Gerhard Klimeck

Gerhard Klimeck's Biography

Gerhard Klimeck is an Electrical and Computer Engineering faculty at Purdue University and leads two research centers in Purdue's Discovery Park. He helped to create nanoHUB.org which now serves over 2.0 million users globally. Previously he worked with Texas Instruments and NASA/JPL/Caltech.

His research interest is the modeling of nanoelectronic devices, genetic algorithm based optimization, image processing and user behavior analytics . NEMO, the nanoelectronic modeling software built in his research group established the state-of-the-art in atomistic quantum transport modeling. NEMO is now being used at Intel for advanced transistor designs and commercialized.
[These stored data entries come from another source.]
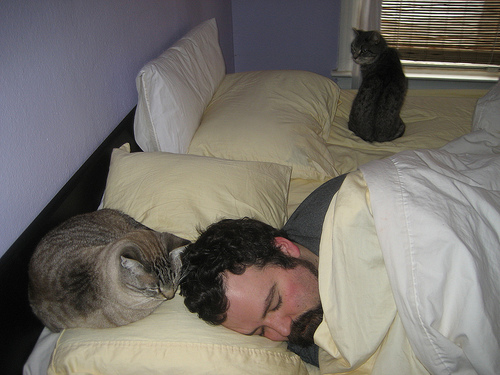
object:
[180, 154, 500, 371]
man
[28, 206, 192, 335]
cat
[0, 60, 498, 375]
bed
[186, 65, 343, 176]
pillow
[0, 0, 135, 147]
wall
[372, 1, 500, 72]
window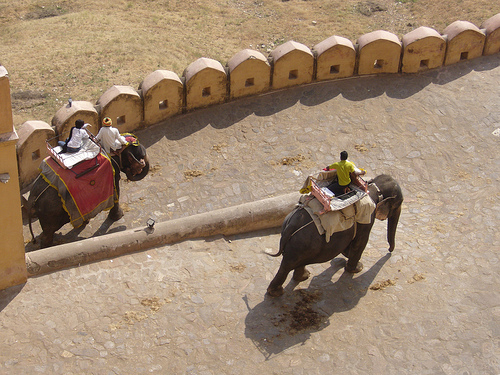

He published over 530 printed scientific articles that resulted in an h-index of 72 in Google scholar.

Gerhard is a fellow of the Institute of Physics (IOP), the American Physical Society (APS) and IEEE. In Oct. 2020 he was elected Fellow of American Association for the Advancement of Science (AAAS), ”For the quantum mechanical modeling theory and simulation tools to design today's nanotransistors and for leadership of the global nanotechnology community as Director of nanoHUB.” Together with physicist Michelle Simmons of the University of New South Wales, he "devised a way to make a single-atom transistor", which ranked #29 top invention of 2013 by Discover Magazine. In 2020 the nanoHUB team was awarded a R&D 100 award for “nanoHUB: Democratizing Learning and Research”.